Дивился Прошка, глядя на девочку с голубыми глазами и сдобными щеками, продавленными с двух сторон насмешливыми ямочками, чтобы по зрелости лет утягивать мужское вожделение, и с гиканьем подбрасывал ее к небу.
— Чудно-то как, Аня! — хмыкал счастливый Прошка и грел свою плоть теплом сердца.
А годы шли день за днем по вязкой хляби жизни.
Вытянулась и подросла Таня — плоть от плоти — и с каким-то чубатым шофером из соседнего села Кудиново, что по ту сторону толоки, пропадать стала. Выходит, жизнь тропы своей не забывает!
— Созрела девка, — грустно выдохнул Прошка, глядя в окно, как, весело перебирая ладными ногами, зашлепала Таня в резиновых сапожках по уже обозначившейся проталинке мимо пруда, а затем и церкви к своему чубатому шоферу, расплескивавшему непрерывным сигналом яркие всполохи закатного вечера, запахшего первозданностью домашнего покоя.
Представив кудиновского упрямца олицетворением грубой силы лесовоза, все еще лившего непрерывный поток сигнала, Прошка вышел из избы и спустился со двора к пруду, однако дальше не пошел.
Плашмя лежавший перед ним пруд, подернутый холмистым синевато-белым ледком, уже изрядно истончавшим за время дневных ростепелей, казался настолько крохотным из-за присыпанных берегов, что, как в детские годы, Прошке захотелось его переплюнуть, но, устыдившись желания, лишь поддел кусочек льда носком сапога и отправил его по холмистому насту.
Осколок, очертив свой путь по замерзшему пруду, выскочил на противоположный берег и ткнулся в вербу, стоявшую чуть наклонно, вскинув розовые хлысты с усыпанными сероватыми пушками котят к небу.
Прошка приблизился к старой вербе, напоминавшей своей раскоряченностью старуху, спустившуюся к пруду, и, поймав один из хлыстов, пригнул вниз ладонью.
Пушистые почки доверчиво и ласково льнули к теплой ладони Прошки, вызывая трепетное волнение от соприкосновения с другой жизнью.
— Давай, давай погрейся! — сказал Прошка вслух, словно доверчиво глядевшие на него почки могли понять, о чем говорит он.
Когда внезапно Илькино утонуло в мареве позднего вечера, светясь голубым свечением телеэкранов, бесстыдных разобщителей людей, а по-над прудом зашелестела северная подвывающая поземка, пронимая тоской и одиночеством Прошку, что-то зловеще гукнуло за церковью и птицей пронеслось стороной.

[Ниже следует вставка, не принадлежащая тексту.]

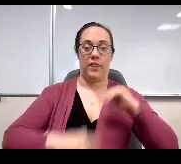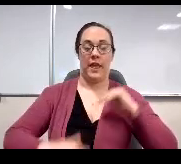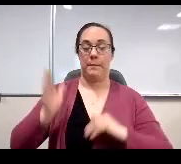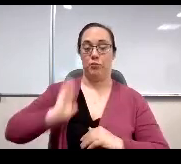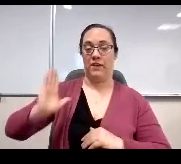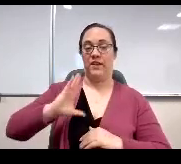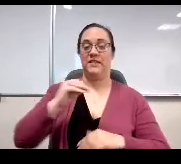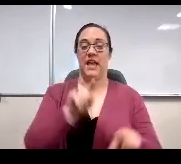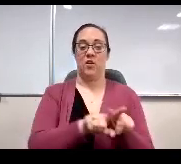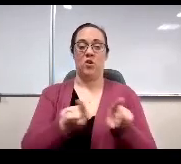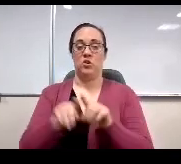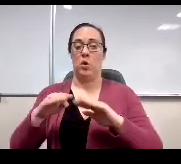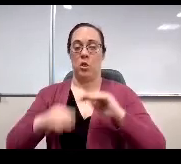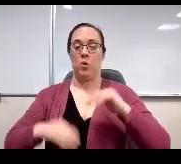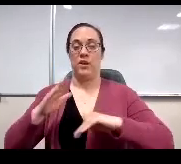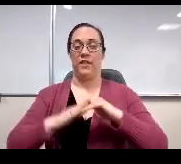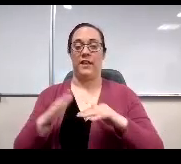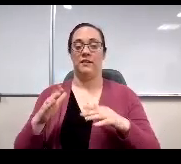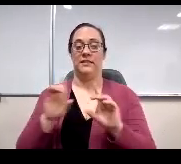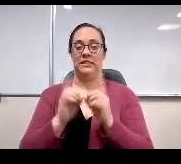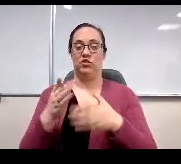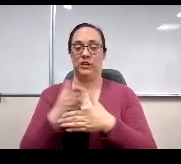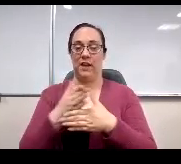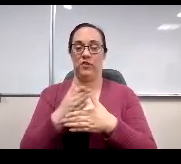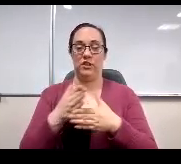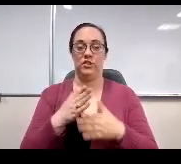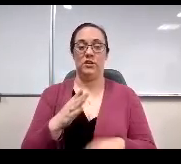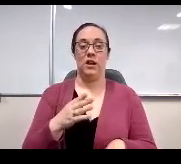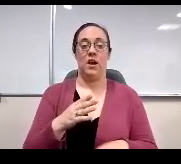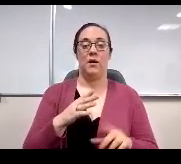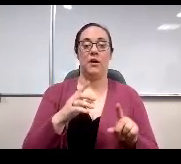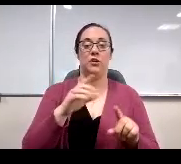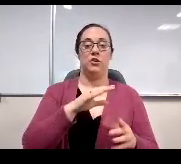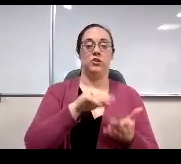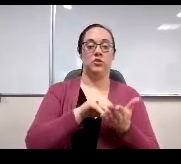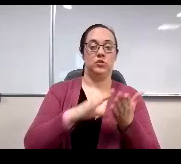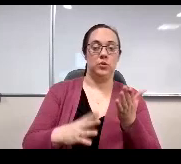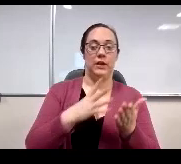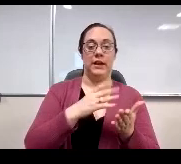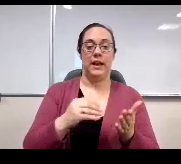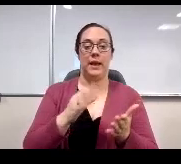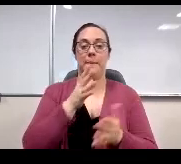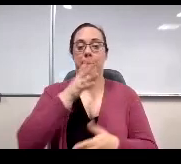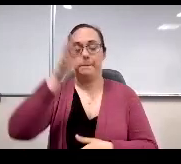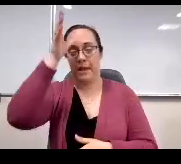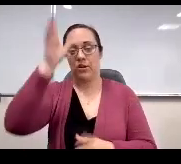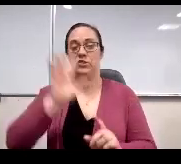In fact, among middle school and high school respondents, questions related to honesty, specifically around cheating or the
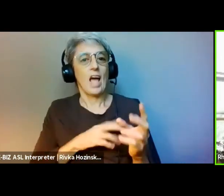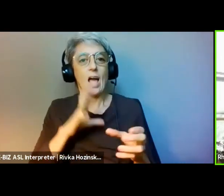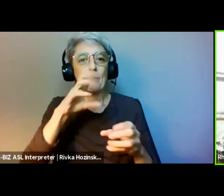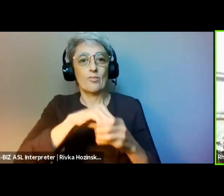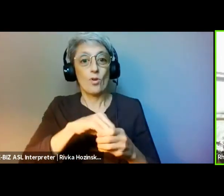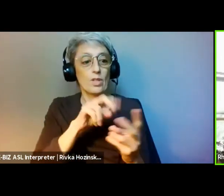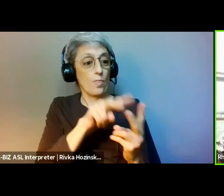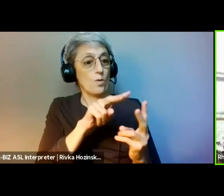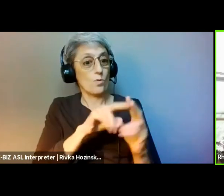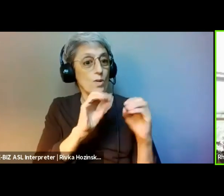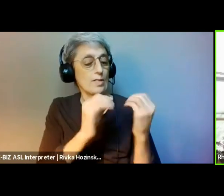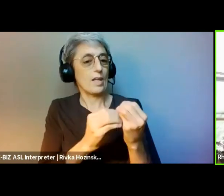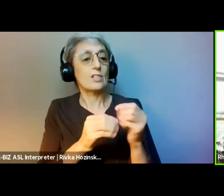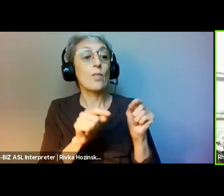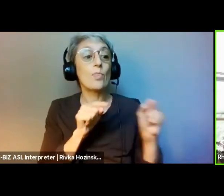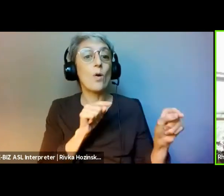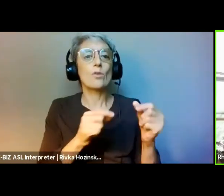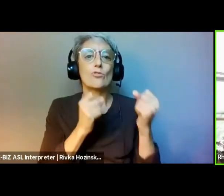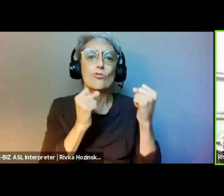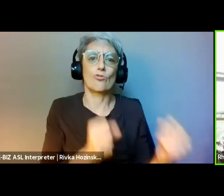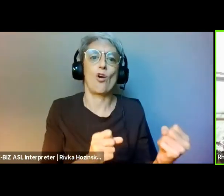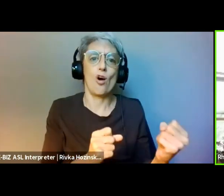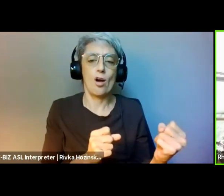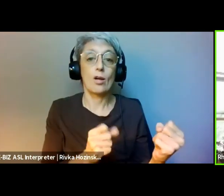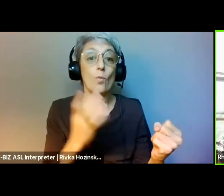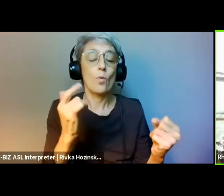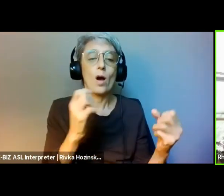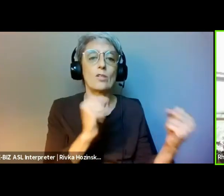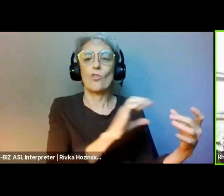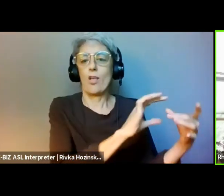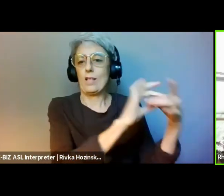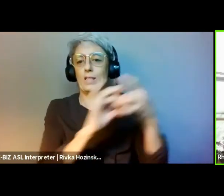that's free from market speculation and serves the interest of community building,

Прошка вздрогнул от неожиданности и, вслушиваясь во вновь наступившую тишину, стал двигаться вокруг ночного пруда, хрусткого по краям, выплевывая солоноватые слова, тронутые догадкою души, пока не осенилась эта догадка светом рассудка, подсказавшего, что за обычными словами кроется нечто большее, чем слова. Удивленный этим ощущением, Прошка стал заучивать все слова в том порядке, в каком они складывались в комбинацию. А когда они заучились, он сложил их в голове, понимая, что ему не списать в тетрадь без помощи Глеба Кирьяновича из-за отсутствия должной грамоты. И Прошка, мучимый любопытством, положил в ближайшее время навестить свояка и за бутылкой водки попросить его с пониманием дела оживить слова движением чернил.
То, с чем шел Прошка — и горькая, и устное творчество, — были, помимо всего, и хорошим поводом, как ему казалось, для душевной беседы с Ксюшей, которая снилась ночами в той близости, на какую не отважился двадцать лет назад.
Поднявшись на крыльцо, Прошка с определенным умыслом стал долго счищать с сапогов налипшую в пути грязь. Однако умысла его не поняли. Никто не вышел. А потому был понужден войти в сени, где смачно тянуло солеными грибами. Прошка даже по запаху определил, что так должны пахнуть только грузди, да еще приправленные Ксюшей.